── SOURCE TEXT ──

I paid a price for my silence with my closest friends, because a secret of this magnitude builds barriers. I just couldn’t bear to show them the spot I was in. And I was leery of advice. When I felt so alone, I could always remind myself what a good person I was being, sacrificing for the children.

The other reasons for staying married were not so charming. If I had thought, I’m staying for the money, I might have questioned the lies I told my sons about where their father was on the nights he spent with his future husband. Or if he had thought, I’m staying to promote my career as a psychoanalyst, he might have felt a little heavy on the ambition scale. Or if we both had realized that we were just too scared to face the world alone, I might have given up some of the pretending, and he might have realized the gravity of his original secret.

But never mind. We had an explanation that made people admire us when we finally went public. Other truths might have evoked pity or suspicion: what’s the matter with her radar? How could she accept a half a marriage instead of a whole one? Who is she, really? To say we stayed married for the children put an end to uncomfortable questions.

If I had faced the other reasons to stay in the marriage, the burden of our lies would probably have been harder to bear. But the burden on our sons might also have been lightened. It’s not so great for kids to be told they are the cause of their parents’ behavior, especially when that’s only part of the story. When they finally learned the truth, our sons were more disturbed by our deception than by the facts. Our reasons didn’t seem to matter anymore. Truth trumps lies every time.

The phrase “we stayed married for the children” is like a silk duvet on a complicated and imperfect marriage bed. Nobody really wants to turn back the covers, the unhappy spouses least of all.
The author of “Walking on Eggshells,” who is working on a book about family secrets.

*******************


Reading this article forced me to revisit my not-so-happy place of a few years ago. You see, back then I felt like it was all my fault and I believed that I had caused all my wife's problems and unhappiness. A few wives jumped on the bandwagon and made it seem like my disclosure to my wife had been one grand scheme of deception to, in my wife's vernacular, "make her life hell." I soon noticed that many wives in this situation turn the tables and make the disclosure become all about them. Although I will dare the fates to say that yes, they are involved...and to some degree collateral damage, but this is not all about them.


Now, before everyone circles the wagons, and hurls arrows at me please remember that I am speaking from my own experience and the experiences I have observed in some of my more close friends' lives.

───

== DIRECTIONS FOR THIS TASK ==
Print word for word the part of the text on staying married for the children that begins at "But never mind." and ends after "to uncomfortable questions.".

── SOURCE DATA ──

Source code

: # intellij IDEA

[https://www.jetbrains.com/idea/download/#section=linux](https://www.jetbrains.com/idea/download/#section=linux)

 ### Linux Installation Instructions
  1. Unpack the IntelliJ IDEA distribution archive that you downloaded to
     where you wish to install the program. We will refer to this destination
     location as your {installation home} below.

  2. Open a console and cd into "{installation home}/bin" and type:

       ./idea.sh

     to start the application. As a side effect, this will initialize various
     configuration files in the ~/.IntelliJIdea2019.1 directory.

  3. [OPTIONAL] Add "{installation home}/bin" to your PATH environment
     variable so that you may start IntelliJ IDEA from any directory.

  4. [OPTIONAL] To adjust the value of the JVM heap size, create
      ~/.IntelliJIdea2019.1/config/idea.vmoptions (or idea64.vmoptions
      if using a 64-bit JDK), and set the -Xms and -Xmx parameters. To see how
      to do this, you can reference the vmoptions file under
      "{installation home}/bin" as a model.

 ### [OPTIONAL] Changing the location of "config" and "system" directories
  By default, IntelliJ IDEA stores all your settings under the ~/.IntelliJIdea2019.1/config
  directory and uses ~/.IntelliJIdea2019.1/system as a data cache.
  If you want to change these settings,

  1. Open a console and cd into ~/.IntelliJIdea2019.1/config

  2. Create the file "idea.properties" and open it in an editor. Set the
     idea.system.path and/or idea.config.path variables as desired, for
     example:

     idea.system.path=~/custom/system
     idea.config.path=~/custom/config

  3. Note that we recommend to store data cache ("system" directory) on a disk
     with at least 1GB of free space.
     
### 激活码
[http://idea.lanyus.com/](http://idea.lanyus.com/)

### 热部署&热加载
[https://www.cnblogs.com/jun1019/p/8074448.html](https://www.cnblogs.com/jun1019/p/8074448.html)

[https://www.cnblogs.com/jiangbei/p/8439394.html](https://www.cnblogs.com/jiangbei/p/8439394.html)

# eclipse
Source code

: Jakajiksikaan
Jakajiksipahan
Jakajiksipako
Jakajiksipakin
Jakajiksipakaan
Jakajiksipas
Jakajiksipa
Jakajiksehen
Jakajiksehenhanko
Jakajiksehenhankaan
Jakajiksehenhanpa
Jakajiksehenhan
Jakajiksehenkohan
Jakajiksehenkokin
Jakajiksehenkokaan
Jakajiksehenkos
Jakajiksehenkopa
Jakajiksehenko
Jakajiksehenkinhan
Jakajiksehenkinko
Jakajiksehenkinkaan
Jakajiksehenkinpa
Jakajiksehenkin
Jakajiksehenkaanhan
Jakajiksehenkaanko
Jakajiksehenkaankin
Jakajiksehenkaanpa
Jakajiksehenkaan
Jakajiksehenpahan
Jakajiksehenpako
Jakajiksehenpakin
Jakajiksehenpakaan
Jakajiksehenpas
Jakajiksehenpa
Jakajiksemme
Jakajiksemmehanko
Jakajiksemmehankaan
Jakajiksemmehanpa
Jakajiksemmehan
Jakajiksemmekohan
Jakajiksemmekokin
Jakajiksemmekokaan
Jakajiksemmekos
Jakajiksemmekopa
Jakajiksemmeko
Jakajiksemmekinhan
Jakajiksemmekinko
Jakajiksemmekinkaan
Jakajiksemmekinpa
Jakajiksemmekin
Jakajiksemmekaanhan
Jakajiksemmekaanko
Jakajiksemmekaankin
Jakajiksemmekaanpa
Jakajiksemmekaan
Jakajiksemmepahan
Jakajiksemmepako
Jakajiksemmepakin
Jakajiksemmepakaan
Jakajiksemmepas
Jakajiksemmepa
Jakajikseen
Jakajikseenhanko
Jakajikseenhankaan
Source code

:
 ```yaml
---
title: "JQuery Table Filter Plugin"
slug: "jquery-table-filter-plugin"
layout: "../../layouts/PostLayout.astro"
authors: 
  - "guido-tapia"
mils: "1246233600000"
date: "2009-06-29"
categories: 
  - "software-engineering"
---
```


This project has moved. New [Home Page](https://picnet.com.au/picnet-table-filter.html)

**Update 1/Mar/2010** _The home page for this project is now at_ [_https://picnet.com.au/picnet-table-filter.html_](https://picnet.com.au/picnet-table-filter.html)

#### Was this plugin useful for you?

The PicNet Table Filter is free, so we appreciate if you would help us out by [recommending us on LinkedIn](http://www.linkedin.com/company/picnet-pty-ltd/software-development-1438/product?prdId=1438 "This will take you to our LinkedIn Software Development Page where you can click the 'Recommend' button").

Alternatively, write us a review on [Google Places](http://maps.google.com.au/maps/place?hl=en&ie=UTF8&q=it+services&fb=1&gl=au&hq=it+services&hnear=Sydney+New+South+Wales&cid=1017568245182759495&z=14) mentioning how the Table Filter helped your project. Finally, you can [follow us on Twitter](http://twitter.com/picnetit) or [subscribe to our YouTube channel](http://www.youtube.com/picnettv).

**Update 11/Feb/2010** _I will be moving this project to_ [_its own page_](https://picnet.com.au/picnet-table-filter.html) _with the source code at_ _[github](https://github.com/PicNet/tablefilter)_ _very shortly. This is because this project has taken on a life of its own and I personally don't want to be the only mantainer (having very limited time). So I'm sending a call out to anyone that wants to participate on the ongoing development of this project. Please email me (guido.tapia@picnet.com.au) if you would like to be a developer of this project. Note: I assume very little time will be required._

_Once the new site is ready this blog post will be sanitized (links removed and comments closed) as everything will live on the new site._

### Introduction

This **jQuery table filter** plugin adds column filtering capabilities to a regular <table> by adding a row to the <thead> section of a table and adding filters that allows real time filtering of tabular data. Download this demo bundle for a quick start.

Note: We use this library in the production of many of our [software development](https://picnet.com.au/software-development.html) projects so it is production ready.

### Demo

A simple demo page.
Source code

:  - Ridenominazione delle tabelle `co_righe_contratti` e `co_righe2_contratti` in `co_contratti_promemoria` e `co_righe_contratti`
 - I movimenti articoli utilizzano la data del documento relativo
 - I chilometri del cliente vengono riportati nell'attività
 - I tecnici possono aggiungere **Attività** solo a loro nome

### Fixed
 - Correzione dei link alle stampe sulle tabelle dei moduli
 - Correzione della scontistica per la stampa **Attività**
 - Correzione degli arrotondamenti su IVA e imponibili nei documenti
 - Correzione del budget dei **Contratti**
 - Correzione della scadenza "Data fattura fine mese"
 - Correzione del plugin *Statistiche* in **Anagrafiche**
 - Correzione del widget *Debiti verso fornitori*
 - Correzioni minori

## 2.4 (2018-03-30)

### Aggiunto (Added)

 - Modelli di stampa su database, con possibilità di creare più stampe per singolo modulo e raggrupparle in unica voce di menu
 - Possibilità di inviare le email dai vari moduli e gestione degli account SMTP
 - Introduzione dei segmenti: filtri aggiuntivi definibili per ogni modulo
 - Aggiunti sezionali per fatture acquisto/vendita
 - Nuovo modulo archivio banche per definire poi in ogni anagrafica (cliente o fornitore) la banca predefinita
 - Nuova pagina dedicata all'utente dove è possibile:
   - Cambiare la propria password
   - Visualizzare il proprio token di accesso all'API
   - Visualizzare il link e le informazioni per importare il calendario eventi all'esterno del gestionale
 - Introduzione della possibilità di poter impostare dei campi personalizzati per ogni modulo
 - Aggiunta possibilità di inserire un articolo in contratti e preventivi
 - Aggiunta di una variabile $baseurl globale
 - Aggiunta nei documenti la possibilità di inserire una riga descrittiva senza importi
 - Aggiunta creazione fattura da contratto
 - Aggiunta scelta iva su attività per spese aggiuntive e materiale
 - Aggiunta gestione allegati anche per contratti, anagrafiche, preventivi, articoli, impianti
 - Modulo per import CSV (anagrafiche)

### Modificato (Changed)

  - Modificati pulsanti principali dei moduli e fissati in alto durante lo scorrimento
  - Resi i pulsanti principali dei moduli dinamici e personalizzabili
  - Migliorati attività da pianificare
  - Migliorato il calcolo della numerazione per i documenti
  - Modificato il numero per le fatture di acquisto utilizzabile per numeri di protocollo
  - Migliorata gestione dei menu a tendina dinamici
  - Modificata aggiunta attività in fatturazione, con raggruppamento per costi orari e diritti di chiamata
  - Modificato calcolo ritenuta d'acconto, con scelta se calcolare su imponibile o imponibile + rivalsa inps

───

== SOLUTION FOR THIS PROBLEM ==
But never mind. We had an explanation that made people admire us when we finally went public. Other truths might have evoked pity or suspicion: what’s the matter with her radar? How could she accept a half a marriage instead of a whole one? Who is she, really? To say we stayed married for the children put an end to uncomfortable questions.